In his decision (see HuMAN EvENTS, January 2, page 3), Judge Royce Lamberth of the U.S. District Court for the District of Columbia determined that Ira Magaziner, the director of First Lady Hillary Clinton's health-care task force (which designed the President's nationalized health-care plan), provided the court with false information in a sworn statement.

In addition, Lamberth accused the Justice Department and the White House of deliberately covering up for the false statement. He fined Mrs. Clinton and her fellow defendants in the White House almost $300,000, which the White House says will be paid by taxpayers.

After the judge issued his decision, House Ways and Means Committee Chairman Bill Archer (R.-Tex.) wrote a forceful letter to Clinton asking that the President fire Magaziner and make sure that taxpayers not pay the fine levied against the White House. "I call on you to dismiss immediately Mr. Magaziner from any position of trust he holds in the government, and to take all steps necessary to protect taxpayers from paying the . . . sanction," wrote Archer.

Thumbing his nose at Archer and Judge Lamberth, Clinton responded in a written statement: "I am quite confident that Mr. Magaziner acted appropriately. . . Mr. Magaziner is, and will remain, a valued member of my administration."

Unnamed White House aides have pointed to the Clinton Justice Department's decision not to prosecute Magaziner for perjury, made by then-U.S: Attorney Eric Holder for the District of Columbia (a Clinton appointee whom Clinton has since elevated to the No. 2 spot in the Justice Department), as vindication of the President's position.

Unless it is appealed, Lamberth's decision marks the end of a case brought in 1993 by a number of plaintiffs, led by the Association of American Physicians and Surgeons, against Mrs. Clinton and her staff for holding their health-care task force meetings in secret. The plaintiffs argued that such secrecy was illegal under the Federal Advisory Committee Act, which requires government committees that include private citizens and interest groups to meet in public. The task force, it turned out, included hundreds of private citizens.

Liar, Liar

But White House Senior Adviser Magaziner, in charge of helping the First Lady formulate her mammoth scheme to take over the entire U.S. health-care system, swore in a March 3, 1993, declaration that all the members of what was officially called the "President's Task Force on National Health Care Reform" were government "employees" and thus entitled to hold their meetings in secret.

After Lamberth referred perjury charges against Magaziner to the Justice Department, an investigative report issued by the soon-to-be-elevated Holder on Aug. 3, 1995, concluded that Magaziner's statement was not "factually false." But critics point out that Clinton-appointee Holder's proMagaziner argument amounted to a rationalization of Magaziner's lie that could have been dreamed up by O.J. Simpson's legal team.
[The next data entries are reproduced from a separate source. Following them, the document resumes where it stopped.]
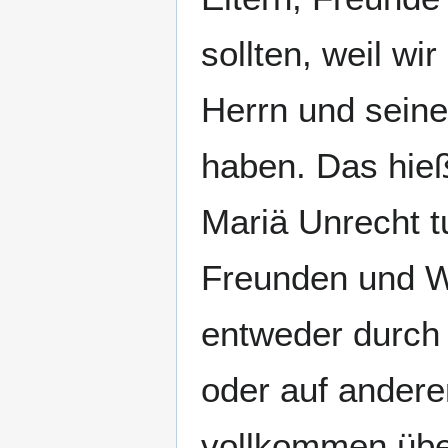
sollten, weil w
Herrn und seine
haben. Das hie
Mariä Unrecht t
Freunden und W
entweder durch 
oder auf andere
vollkommen übe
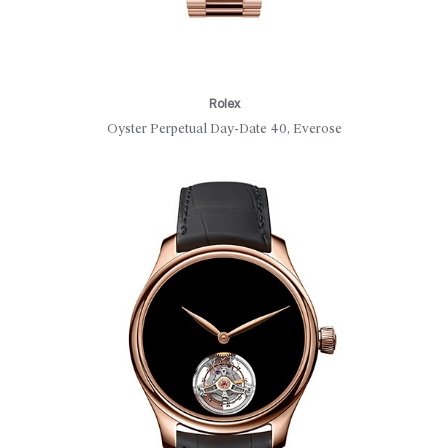
Rolex
Oyster Perpetual Day-Date 40, Everose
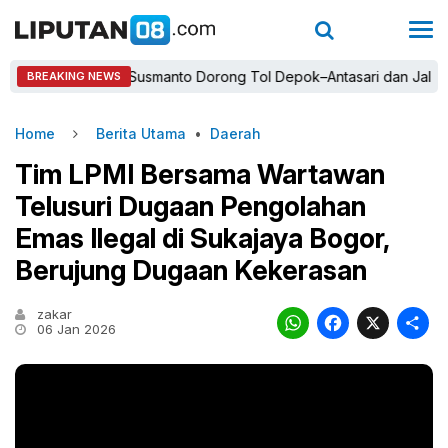
ti Rudy Susmanto Dorong Tol Depok–Antasari dan Jalan Tambang 
BREAKING NEWS
Home
Berita Utama
•
Daerah
Tim LPMI Bersama Wartawan
Telusuri Dugaan Pengolahan
Emas Ilegal di Sukajaya Bogor,
Berujung Dugaan Kekerasan
zakar
WhatsAp
Faceb
X
06 Jan 2026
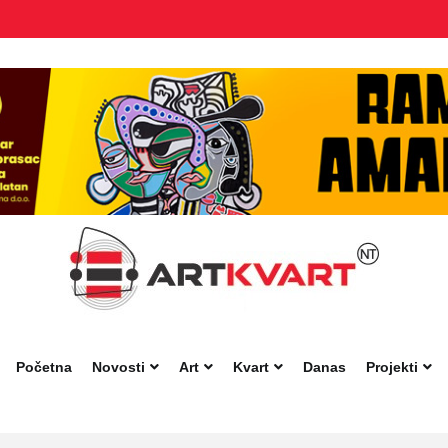
Početna
Novosti
Art
Kvart
Danas
Projekti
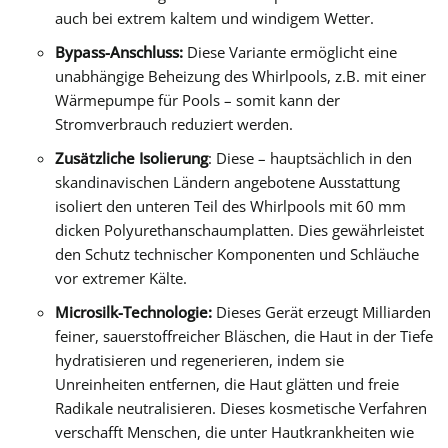
auch bei extrem kaltem und windigem Wetter.
Bypass-Anschluss:
Diese Variante ermöglicht eine
unabhängige Beheizung des Whirlpools, z.B. mit einer
Wärmepumpe für Pools – somit kann der
Stromverbrauch reduziert werden.
Zusätzliche Isolierung
: Diese – hauptsächlich in den
skandinavischen Ländern angebotene Ausstattung
isoliert den unteren Teil des Whirlpools mit 60 mm
dicken Polyurethanschaumplatten. Dies gewährleistet
den Schutz technischer Komponenten und Schläuche
vor extremer Kälte.
Microsilk-Technologie:
Dieses Gerät erzeugt Milliarden
feiner, sauerstoffreicher Bläschen, die Haut in der Tiefe
hydratisieren und regenerieren, indem sie
Unreinheiten entfernen, die Haut glätten und freie
Radikale neutralisieren. Dieses kosmetische Verfahren
verschafft Menschen, die unter Hautkrankheiten wie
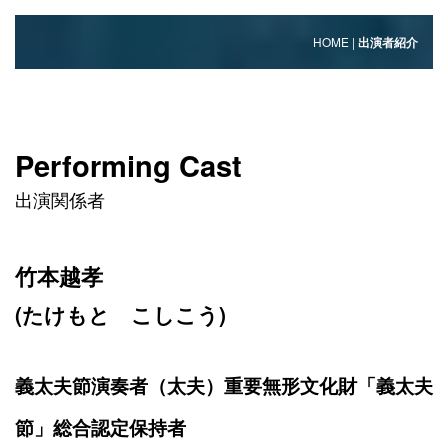
HOME
|
出演者紹介
Performing Cast
出演関係者
竹本越孝
(たけもと こしこう)
義太夫節演奏者（太夫）重要無形文化財「義太夫
節」総合認定保持者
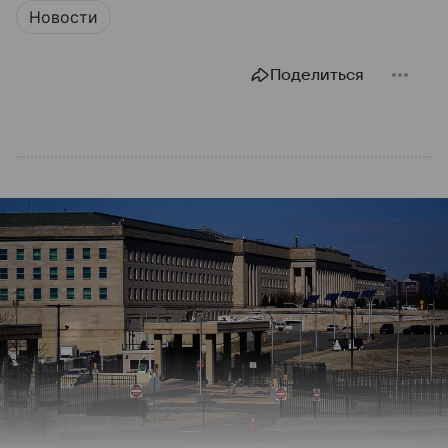
Новости
Поделиться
Holder decided it was impossible to legally determine what the words "membership" and "employee" meant. He argued that someone who never applied for a government job, never worked for the government, and was never paid by the government, could be considered a government "employee." (See box.)

Holder did admit in a letter delivered to Judge Lamberth a few weeks after his investigative report that the administration did commit "tactical misjudgments." That cop-out, ironically, could now have implications for Beth Nolan, who as an attorney in the White House counsel's office helped draft Magaziner's lying affidavit. Nolan awaits confirmation in the Senate as chief of the Justice Department's Office of Legal Counsel.